TEXTE DE LA PAGE
========

• Ecologie: la consommation de ressources alimentaires de plus de 500 espèces terrestres et aquatiques invalide l'hypothèse admise pour expliquer l’origine de la biodiversité!____¤202009

     

    Une étude, dont les résultats intitulés «Heterotrophic eukaryotes show a slow-fast continuum, not a gleaner–exploiter trade-off» ont été publiés dans la revue PNAS, a permis, en analysant la consommation de ressources alimentaires de plus de 500 espèces terrestres et aquatiques, d'invalider l'hypothèse généralement admise pour expliquer l’origine et le maintien de la biodiversité des espèces présentes dans notre environnement.

     

    Relevons tout d'abord que «faire des compromis fait partie des défis auxquels les organismes sont confrontés lorsqu’ils doivent s’approvisionner en nourriture pour trouver l’énergie nécessaire à leur croissance, leur défense et leur reproduction». Actuellement, «la communauté scientifique admet largement qu’un compromis entre la capacité de recherche, d’acquisition et de transformation des aliments, appelé «grappilleur—exploiteur» explique la biodiversité» (les grappilleurs trouvant et consommant plus efficacement des ressources lorsqu’elles sont rares; les exploiteurs consommant rapidement de grandes quantités de ces mêmes ressources lorsqu’elles abondent).

     

    Concrètement, «les sources d’approvisionnement étant limitées et les coûts énergétiques nécessaires à la vie et à la survie d’une espèce élevées, les scientifiques s’attendent à ce que les organismes vivants dans des environnements à faibles ressources alimentaires soient des grappilleurs qui peuvent rapidement rechercher des ressources sur de grands espaces», tandis que «les organismes vivants dans des environnements riches en nourriture sont des exploiteurs qui consomment abondamment et rapidement les ressources».

========

Enregistrements conservés
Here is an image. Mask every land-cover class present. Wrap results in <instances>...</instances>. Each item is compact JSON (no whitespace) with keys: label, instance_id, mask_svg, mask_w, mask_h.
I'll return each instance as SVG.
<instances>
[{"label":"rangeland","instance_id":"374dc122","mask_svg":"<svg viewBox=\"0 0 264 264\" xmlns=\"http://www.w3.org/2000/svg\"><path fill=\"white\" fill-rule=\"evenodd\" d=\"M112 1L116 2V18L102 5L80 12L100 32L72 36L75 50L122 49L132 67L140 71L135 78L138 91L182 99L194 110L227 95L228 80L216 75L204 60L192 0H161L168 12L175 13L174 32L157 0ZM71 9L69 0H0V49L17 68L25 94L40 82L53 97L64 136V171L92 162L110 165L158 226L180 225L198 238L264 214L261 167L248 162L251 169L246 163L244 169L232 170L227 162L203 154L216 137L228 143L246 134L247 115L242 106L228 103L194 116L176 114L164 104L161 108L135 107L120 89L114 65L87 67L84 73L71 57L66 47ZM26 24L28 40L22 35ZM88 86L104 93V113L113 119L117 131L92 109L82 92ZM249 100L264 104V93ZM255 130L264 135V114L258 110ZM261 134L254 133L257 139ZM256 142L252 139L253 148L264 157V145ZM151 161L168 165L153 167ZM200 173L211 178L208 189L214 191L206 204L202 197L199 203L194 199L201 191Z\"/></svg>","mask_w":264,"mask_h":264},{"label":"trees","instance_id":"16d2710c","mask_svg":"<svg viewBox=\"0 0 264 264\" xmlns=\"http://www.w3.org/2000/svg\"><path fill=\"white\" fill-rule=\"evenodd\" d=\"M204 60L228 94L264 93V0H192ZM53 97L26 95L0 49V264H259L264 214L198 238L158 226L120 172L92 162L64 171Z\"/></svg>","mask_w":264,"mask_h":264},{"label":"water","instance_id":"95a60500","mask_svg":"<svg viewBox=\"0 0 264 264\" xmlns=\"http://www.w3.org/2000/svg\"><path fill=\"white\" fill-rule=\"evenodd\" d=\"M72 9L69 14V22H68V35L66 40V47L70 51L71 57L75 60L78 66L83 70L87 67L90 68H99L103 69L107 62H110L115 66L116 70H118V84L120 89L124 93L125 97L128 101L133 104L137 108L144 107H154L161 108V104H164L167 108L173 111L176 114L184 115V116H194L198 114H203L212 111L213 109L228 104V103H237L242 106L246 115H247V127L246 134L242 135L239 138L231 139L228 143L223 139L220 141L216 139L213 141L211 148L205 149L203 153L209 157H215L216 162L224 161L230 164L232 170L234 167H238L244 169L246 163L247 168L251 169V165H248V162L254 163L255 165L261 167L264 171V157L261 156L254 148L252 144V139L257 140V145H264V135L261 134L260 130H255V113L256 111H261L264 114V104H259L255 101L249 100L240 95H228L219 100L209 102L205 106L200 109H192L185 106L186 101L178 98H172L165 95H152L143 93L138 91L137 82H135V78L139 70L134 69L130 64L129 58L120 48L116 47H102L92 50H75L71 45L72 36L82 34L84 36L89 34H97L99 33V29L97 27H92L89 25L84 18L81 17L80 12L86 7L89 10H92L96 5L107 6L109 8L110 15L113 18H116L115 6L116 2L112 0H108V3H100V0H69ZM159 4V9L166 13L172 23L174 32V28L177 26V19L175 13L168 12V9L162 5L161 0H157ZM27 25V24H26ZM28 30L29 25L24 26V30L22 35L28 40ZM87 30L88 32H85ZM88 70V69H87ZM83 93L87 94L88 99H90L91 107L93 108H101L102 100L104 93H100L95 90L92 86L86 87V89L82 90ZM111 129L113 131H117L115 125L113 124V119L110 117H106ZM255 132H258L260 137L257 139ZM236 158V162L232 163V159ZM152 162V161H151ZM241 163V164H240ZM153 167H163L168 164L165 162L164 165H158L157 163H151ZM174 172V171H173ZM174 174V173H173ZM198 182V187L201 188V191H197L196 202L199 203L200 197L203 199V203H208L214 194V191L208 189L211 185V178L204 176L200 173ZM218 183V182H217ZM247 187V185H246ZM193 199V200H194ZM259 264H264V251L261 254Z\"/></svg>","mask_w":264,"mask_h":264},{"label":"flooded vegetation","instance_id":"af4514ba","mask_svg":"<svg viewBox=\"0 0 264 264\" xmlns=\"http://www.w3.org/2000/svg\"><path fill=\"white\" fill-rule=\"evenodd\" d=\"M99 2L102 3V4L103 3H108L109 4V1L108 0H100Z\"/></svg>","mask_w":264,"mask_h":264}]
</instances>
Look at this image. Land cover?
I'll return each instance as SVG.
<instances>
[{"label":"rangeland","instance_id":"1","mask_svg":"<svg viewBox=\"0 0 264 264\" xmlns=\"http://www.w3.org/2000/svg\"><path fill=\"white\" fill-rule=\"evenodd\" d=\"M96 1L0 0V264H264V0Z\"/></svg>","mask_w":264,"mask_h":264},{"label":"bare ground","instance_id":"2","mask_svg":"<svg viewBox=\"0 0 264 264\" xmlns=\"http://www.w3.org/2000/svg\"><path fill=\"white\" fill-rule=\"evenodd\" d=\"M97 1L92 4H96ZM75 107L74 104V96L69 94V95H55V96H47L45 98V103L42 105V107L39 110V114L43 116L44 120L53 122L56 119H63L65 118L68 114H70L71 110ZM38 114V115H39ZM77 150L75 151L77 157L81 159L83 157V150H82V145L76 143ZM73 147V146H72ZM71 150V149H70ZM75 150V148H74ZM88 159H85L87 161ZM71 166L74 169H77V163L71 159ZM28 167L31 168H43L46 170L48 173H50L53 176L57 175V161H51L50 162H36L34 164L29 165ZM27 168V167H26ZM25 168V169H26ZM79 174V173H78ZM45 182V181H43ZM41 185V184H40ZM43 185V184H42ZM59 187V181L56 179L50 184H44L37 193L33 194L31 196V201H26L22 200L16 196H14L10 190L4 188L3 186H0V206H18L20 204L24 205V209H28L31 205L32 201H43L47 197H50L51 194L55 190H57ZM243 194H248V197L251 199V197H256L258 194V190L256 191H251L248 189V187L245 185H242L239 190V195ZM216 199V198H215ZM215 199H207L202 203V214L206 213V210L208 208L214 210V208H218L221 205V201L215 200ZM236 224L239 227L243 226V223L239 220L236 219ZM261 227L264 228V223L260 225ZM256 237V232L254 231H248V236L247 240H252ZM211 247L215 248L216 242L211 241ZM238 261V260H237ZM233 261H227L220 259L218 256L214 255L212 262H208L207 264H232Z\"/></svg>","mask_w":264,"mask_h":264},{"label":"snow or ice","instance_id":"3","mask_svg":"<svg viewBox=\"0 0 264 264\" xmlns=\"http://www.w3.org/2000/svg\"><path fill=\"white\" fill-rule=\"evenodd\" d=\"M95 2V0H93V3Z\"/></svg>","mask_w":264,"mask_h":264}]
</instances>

========

TÂCHES À RÉALISER
(a) Traduisez en anglais la phrase suivante de l'article sur la biodiversité : « Relevons tout d'abord que «faire des compromis fait partie des défis auxquels les organismes sont confrontés lorsqu’ils doivent s’approvisionner en nourriture pour trouver l’énergie nécessaire à leur croissance, leur défense et leur reproduction». »
(b) Reproduisez à l'identique le passage de l'article sur la biodiversité qui commence par « Une étude, dont » et se poursuit jusqu'à « dans notre environnement. ».
Les enregistrements forment un matériau distinct, indépendant du texte.

EXERCICE CORRIGÉ
(a) Let us first note that "making trade-offs is one of the challenges organisms face when they must obtain food to find the energy needed for their growth, their defense, and their reproduction."

(b)
Une étude, dont les résultats intitulés «Heterotrophic eukaryotes show a slow-fast continuum, not a gleaner–exploiter trade-off» ont été publiés dans la revue PNAS, a permis, en analysant la consommation de ressources alimentaires de plus de 500 espèces terrestres et aquatiques, d'invalider l'hypothèse généralement admise pour expliquer l’origine et le maintien de la biodiversité des espèces présentes dans notre environnement.